#### TASK REQUIREMENTS
Write out only the lines from the line containing "The VA Does Not Pay" to the end of the listing below, both included, exactly as they stand. Drop the pictures.

-- Opening Marker --

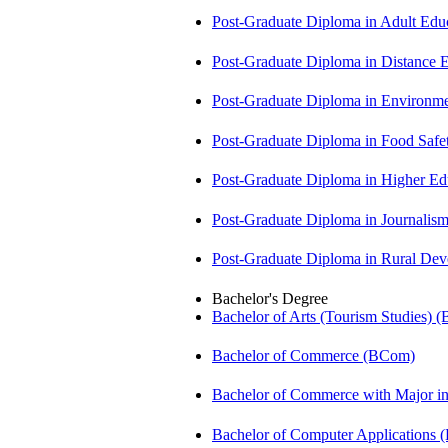
Post-Graduate Diploma in Adult Edu
Post-Graduate Diploma in Distance
Post-Graduate Diploma in Environm
Post-Graduate Diploma in Food Sa
Post-Graduate Diploma in Higher E
Post-Graduate Diploma in Journali
Post-Graduate Diploma in Rural D
Bachelor's Degree
Bachelor of Arts (Tourism Studies) 
Bachelor of Commerce (BCom)
Bachelor of Commerce with Major 
Bachelor of Computer Applications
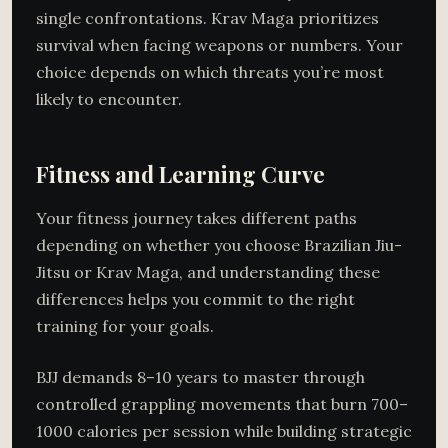
single confrontations. Krav Maga prioritizes
survival when facing weapons or numbers. Your
choice depends on which threats you’re most
likely to encounter.
Fitness and Learning Curve
Your fitness journey takes different paths
depending on whether you choose Brazilian Jiu-
Jitsu or Krav Maga, and understanding these
differences helps you commit to the right
training for your goals.
BJJ demands 8–10 years to master through
controlled grappling movements that burn 700–
1000 calories per session while building strategic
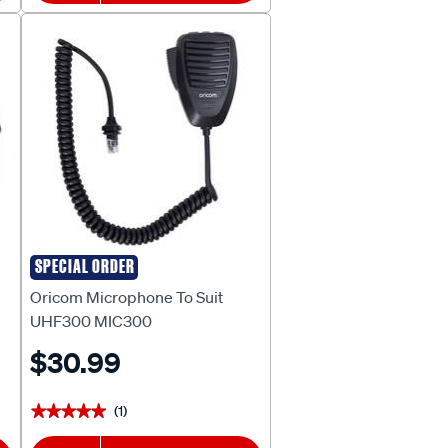
SPECIAL ORDER
Oricom
Oricom Microphone To Suit
UHF300 MIC300
$30.99
(1)
★★★★★
★★★★★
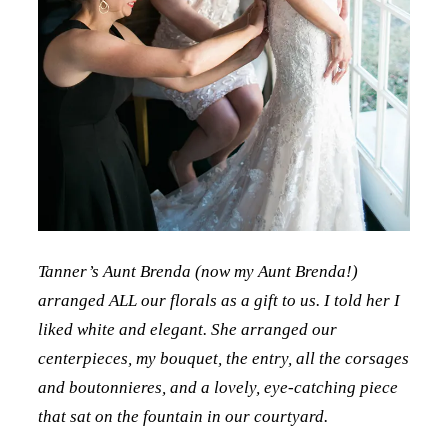
Tanner’s Aunt Brenda (now my Aunt Brenda!)
arranged ALL our florals as a gift to us. I told her I
liked white and elegant. She arranged our
centerpieces, my bouquet, the entry, all the corsages
and boutonnieres, and a lovely, eye-catching piece
that sat on the fountain in our courtyard.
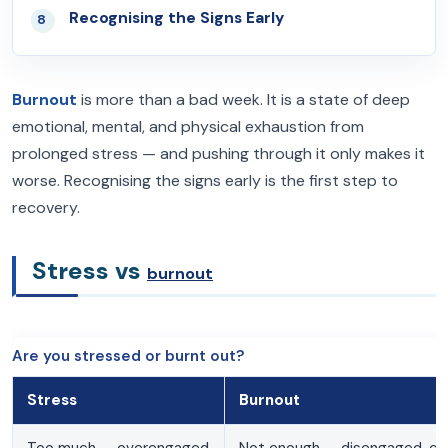
Recognising the Signs Early
08
Burnout
is more than a bad week. It is a state of deep
emotional, mental, and physical exhaustion from
prolonged stress — and pushing through it only makes it
worse. Recognising the signs early is the first step to
recovery.
Stress vs
burnout
Are you stressed or burnt out?
Stress
Burnout
Too much — overengaged
Not enough — disengaged, e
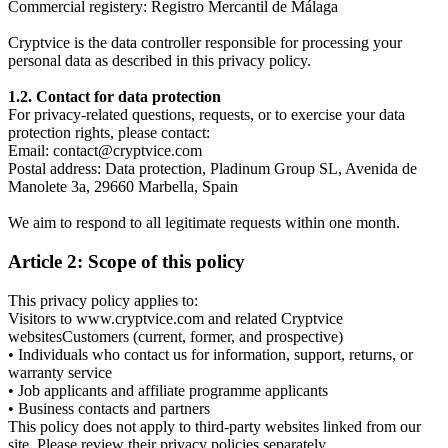
Commercial registery: Registro Mercantil de Málaga
Cryptvice is the data controller responsible for processing your
personal data as described in this privacy policy.
1.2. Contact for data protection
For privacy-related questions, requests, or to exercise your data
protection rights, please contact:
Email: contact@cryptvice.com
Postal address: Data protection, Pladinum Group SL, Avenida de
Manolete 3a, 29660 Marbella, Spain
We aim to respond to all legitimate requests within one month.
Article 2: Scope of this policy
This privacy policy applies to:
Visitors to www.cryptvice.com and related Cryptvice
websitesCustomers (current, former, and prospective)
• Individuals who contact us for information, support, returns, or
warranty service
• Job applicants and affiliate programme applicants
• Business contacts and partners
This policy does not apply to third-party websites linked from our
site. Please review their privacy policies separately.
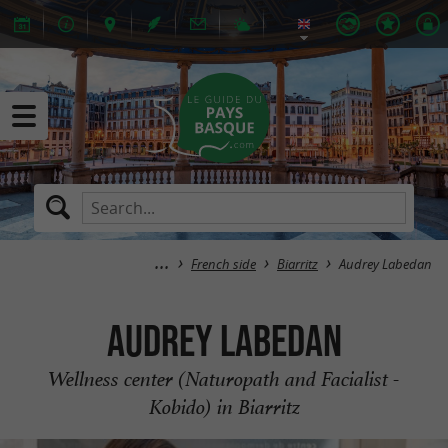
French side
Biarritz
Audrey Labedan
Audrey Labedan
Wellness center (Naturopath and Facialist -
Kobido) in Biarritz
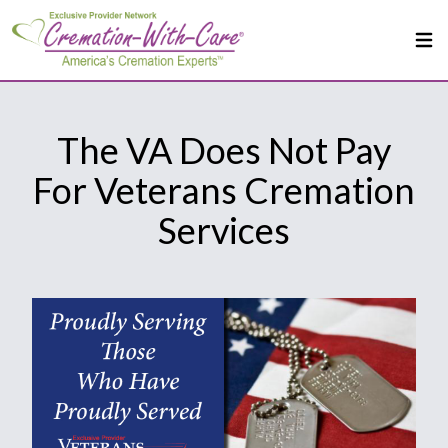
The VA Does Not Pay
For Veterans Cremation
Services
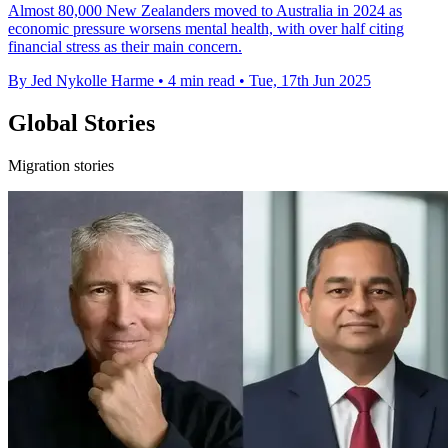
Almost 80,000 New Zealanders moved to Australia in 2024 as
economic pressure worsens mental health, with over half citing
financial stress as their main concern.
By Jed Nykolle Harme
•
4 min read
•
Tue, 17th Jun 2025
Global Stories
Migration stories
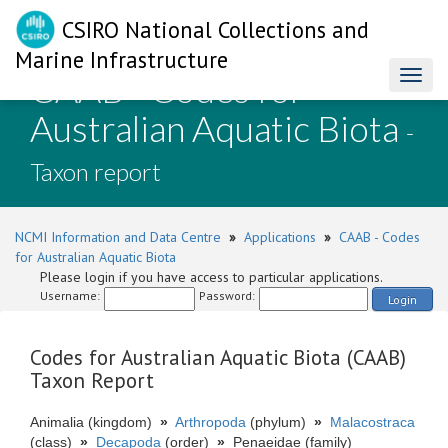
CSIRO National Collections and
Marine Infrastructure
CAAB - Codes for
Toggl
naviga
Australian Aquatic Biota
-
Taxon report
NCMI Information and Data Centre
»
Applications
»
CAAB - Codes
for Australian Aquatic Biota
Please login if you have access to particular applications.
Username:
Password:
Login
Codes for Australian Aquatic Biota (CAAB)
Taxon Report
Animalia (kingdom)
»
Arthropoda
(phylum)
»
Malacostraca
(class)
»
Decapoda
(order)
»
Penaeidae (family)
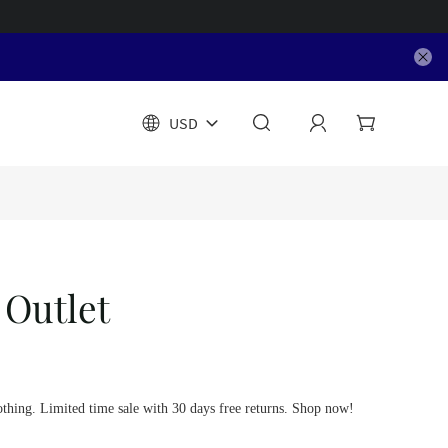
USD
 Outlet
othing. Limited time sale with 30 days free returns. Shop now!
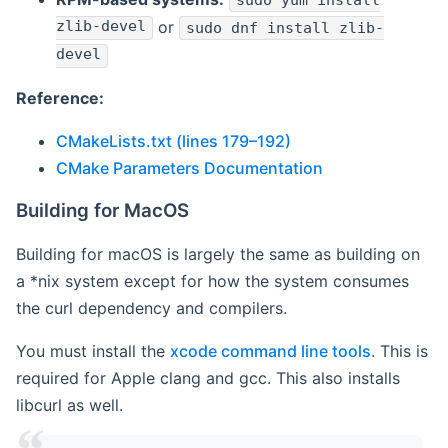
sudo yum install
zlib-devel
or
sudo dnf install zlib-
devel
Reference:
CMakeLists.txt (lines 179–192)
CMake Parameters Documentation
Building for MacOS
Building for macOS is largely the same as building on
a *nix system except for how the system consumes
the curl dependency and compilers.
You must install the
xcode command line tools
. This is
required for Apple clang and gcc. This also installs
libcurl as well.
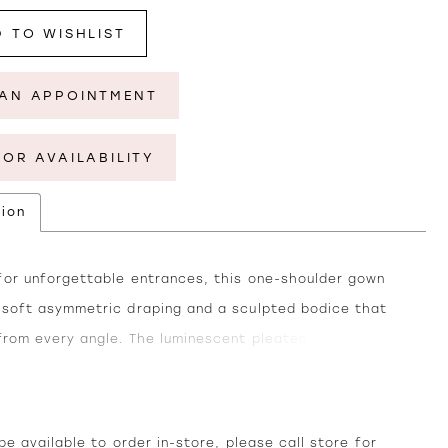
 TO WISHLIST
AN APPOINTMENT
FOR AVAILABILITY
tion
for unforgettable entrances, this one-shoulder gown
 soft asymmetric draping and a sculpted bodice that
 from every angle. The luminescent pleated chiffon adds
glow under the light, while the flowing skirt moves
sly with every step. Finished with a thigh-high slit for
of modern allure, this gown blends timeless elegance
e available to order in-store, please call
store
for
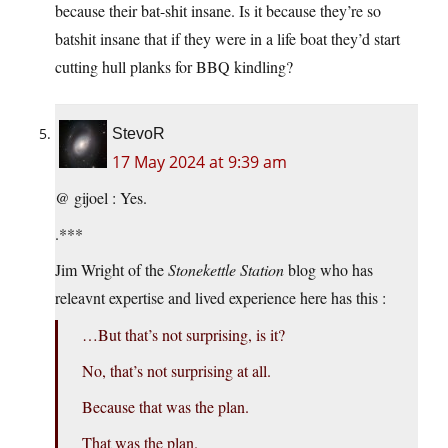
because their bat-shit insane. Is it because they’re so
batshit insane that if they were in a life boat they’d start
cutting hull planks for BBQ kindling?
StevoR
17 May 2024 at 9:39 am
@ gijoel : Yes.
.***
Jim Wright of the
Stonekettle Station
blog who has
releavnt expertise and lived experience here has this :
…But that’s not surprising, is it?
No, that’s not surprising at all.
Because that was the plan.
That was the plan.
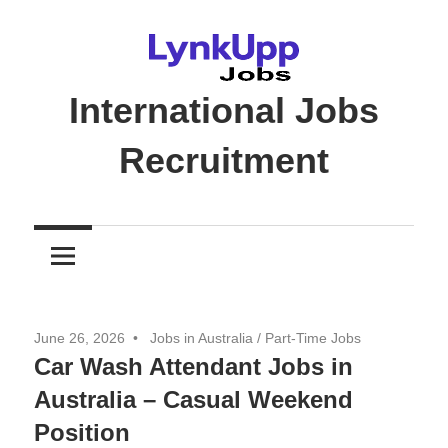
Skip
to
content
International Jobs
Recruitment
Jobs
|
Recruitment
|
Career
June 26, 2026
Jobs in Australia
/
Part-Time Jobs
Opportunities
Car Wash Attendant Jobs in
Australia – Casual Weekend
Position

-- Closing Marker --

#### OUTPUT
The VA Does Not Pay
For Veterans Cremation
Services
Almost 80,000 New Zealanders moved to Australia in 2024 as
economic pressure worsens mental health, with over half citing
financial stress as their main concern.
By Jed Nykolle Harme
•
4 min read
•
Tue, 17th Jun 2025
Global Stories
Migration stories
CSIRO National Collections and
Marine Infrastructure
CAAB - Codes for
Toggl
naviga
Australian Aquatic Biota
-
Taxon report
NCMI Information and Data Centre
»
Applications
»
CAAB - Codes
for Australian Aquatic Biota
Please login if you have access to particular applications.
Username:
Password:
Login
Codes for Australian Aquatic Biota (CAAB)
Taxon Report
Animalia (kingdom)
»
Arthropoda
(phylum)
»
Malacostraca
(class)
»
Decapoda
(order)
»
Penaeidae (family)
USD
 Outlet
othing. Limited time sale with 30 days free returns. Shop now!
sudo yum install
zlib-devel
or
sudo dnf install zlib-
devel
Reference:
CMakeLists.txt (lines 179–192)
CMake Parameters Documentation
Building for MacOS
Building for macOS is largely the same as building on
a *nix system except for how the system consumes
the curl dependency and compilers.
You must install the
xcode command line tools
. This is
required for Apple clang and gcc. This also installs
libcurl as well.
 TO WISHLIST
AN APPOINTMENT
FOR AVAILABILITY
tion
for unforgettable entrances, this one-shoulder gown
 soft asymmetric draping and a sculpted bodice that
 from every angle. The luminescent pleated chiffon adds
glow under the light, while the flowing skirt moves
sly with every step. Finished with a thigh-high slit for
of modern allure, this gown blends timeless elegance
e available to order in-store, please call
store
for
because their bat-shit insane. Is it because they’re so
batshit insane that if they were in a life boat they’d start
cutting hull planks for BBQ kindling?
StevoR
17 May 2024 at 9:39 am
@ gijoel : Yes.
.***
Jim Wright of the
Stonekettle Station
blog who has
releavnt expertise and lived experience here has this :
…But that’s not surprising, is it?
No, that’s not surprising at all.
Because that was the plan.
That was the plan.
Skip
to
content
International Jobs
Recruitment
Jobs
|
Recruitment
|
Career
June 26, 2026
Jobs in Australia
/
Part-Time Jobs
Opportunities
Car Wash Attendant Jobs in
Australia – Casual Weekend
Position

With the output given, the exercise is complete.